In 2002 Cayuse became the first domaine in the Walla Walla Valley to fully implement biodynamic farming—a chemical-free approach designed to produce healthier soil and food. Based on the research of Dr. Rudolph Steiner in the 1920s, the philosophy focuses on the interrelationship of earth, plants and animals as a closed, self-nourishing ecosystem. Followers use an astronomical sowing and planting calendar.

"I noticed many of the best French producers had been switching from
conventional farming to biodynamics over the last decade, and I became convinced it was a necessary step for us to take,” Christophe says. Cayuse crushed its first biodynamic-certified fruit in the 2005 vintage.

Closing the Circle

Visitors to the Cayuse farm see far more than just vineyards. They find chickens, pigs, sheep and cows, apple and cherry trees, tomato and cucumber vines and rows of corn. Two draft horses—named Zeppo and Red—patrol a lush, several-acre pasture. “It closes the biodynamic circle by integrating animals into the farm, and shows respect for the old ways,” Christophe says.

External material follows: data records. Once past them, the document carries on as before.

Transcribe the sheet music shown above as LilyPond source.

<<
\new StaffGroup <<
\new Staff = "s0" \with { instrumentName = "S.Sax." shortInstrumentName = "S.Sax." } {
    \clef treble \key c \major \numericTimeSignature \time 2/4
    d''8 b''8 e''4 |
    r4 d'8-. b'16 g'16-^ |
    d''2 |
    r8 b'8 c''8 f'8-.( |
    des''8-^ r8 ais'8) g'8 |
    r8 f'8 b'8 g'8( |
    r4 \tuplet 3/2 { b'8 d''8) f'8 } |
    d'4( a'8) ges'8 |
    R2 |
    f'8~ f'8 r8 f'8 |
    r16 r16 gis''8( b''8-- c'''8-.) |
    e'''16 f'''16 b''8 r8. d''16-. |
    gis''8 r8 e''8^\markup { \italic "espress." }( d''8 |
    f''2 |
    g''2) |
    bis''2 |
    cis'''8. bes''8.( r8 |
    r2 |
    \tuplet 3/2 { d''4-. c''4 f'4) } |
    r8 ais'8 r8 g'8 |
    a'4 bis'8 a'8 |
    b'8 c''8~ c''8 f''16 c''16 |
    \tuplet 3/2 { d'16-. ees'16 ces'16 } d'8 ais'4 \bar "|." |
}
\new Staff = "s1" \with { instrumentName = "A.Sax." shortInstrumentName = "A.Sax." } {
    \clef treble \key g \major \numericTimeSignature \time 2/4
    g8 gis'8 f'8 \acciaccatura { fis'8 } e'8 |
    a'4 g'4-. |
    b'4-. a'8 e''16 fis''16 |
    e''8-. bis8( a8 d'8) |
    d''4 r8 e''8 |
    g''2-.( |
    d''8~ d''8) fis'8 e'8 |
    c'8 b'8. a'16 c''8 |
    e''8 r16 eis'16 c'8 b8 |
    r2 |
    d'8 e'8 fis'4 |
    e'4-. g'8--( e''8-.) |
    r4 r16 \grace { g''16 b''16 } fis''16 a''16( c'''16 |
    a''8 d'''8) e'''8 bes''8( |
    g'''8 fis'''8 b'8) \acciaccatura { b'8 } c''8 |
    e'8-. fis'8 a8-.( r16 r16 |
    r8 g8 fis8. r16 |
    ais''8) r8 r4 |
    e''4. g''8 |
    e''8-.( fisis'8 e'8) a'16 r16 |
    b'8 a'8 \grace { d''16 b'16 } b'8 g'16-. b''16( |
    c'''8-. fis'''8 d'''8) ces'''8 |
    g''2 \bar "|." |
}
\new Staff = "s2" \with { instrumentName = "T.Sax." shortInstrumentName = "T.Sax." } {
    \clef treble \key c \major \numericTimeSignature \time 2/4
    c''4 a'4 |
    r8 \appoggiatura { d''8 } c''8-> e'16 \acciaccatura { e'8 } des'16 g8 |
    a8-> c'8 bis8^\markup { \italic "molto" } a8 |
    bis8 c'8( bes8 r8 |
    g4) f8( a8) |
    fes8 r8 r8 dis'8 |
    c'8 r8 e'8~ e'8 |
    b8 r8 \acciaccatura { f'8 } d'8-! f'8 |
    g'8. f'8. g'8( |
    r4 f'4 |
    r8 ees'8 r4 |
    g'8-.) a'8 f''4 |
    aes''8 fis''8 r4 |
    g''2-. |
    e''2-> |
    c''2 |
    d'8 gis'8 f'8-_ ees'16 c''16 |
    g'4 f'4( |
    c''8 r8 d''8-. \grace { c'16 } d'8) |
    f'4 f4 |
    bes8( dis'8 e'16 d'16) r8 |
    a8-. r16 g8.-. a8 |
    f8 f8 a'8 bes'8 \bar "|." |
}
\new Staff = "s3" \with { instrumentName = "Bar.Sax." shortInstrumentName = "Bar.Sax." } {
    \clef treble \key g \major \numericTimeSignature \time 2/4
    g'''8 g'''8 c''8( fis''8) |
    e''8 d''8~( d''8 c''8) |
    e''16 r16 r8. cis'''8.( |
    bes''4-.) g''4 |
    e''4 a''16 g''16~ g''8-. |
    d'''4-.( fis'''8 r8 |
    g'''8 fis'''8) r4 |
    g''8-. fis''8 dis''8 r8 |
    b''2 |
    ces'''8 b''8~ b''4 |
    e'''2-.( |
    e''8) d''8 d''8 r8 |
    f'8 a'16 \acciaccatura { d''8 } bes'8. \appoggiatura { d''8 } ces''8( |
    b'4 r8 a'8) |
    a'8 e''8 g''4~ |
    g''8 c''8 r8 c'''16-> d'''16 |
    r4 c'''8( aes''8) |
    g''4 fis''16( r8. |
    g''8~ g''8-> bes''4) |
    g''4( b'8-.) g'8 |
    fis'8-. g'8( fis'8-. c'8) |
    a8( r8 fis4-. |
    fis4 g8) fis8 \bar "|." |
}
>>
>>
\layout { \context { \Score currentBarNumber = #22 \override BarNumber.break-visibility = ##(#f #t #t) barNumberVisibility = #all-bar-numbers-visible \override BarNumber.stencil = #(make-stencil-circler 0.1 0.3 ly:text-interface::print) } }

He hails from a family of French vignerons that plowed their vineyards with horses as recently as 1957, and Cayuse was the first in the Walla Walla Valley to use them for cultivation.  Zeppo and Red have been specially trained to perform plowing and other farming tasks, and they work Horsepower and The Tribe Vineyards. “It’s a great privilege to walk behind a horse and feel the earth under my feet as my grandfathers did,” he says.

Horsepower Vineyard includes one acre of Syrah and one of Grenache. Planted in 2008 with tight three-by-three-foot spacing and 4840 vines per acre, it recreates the way vines were planted in some of the most prestigious French vineyards prior to the phyloxera infestation in the 1880’s.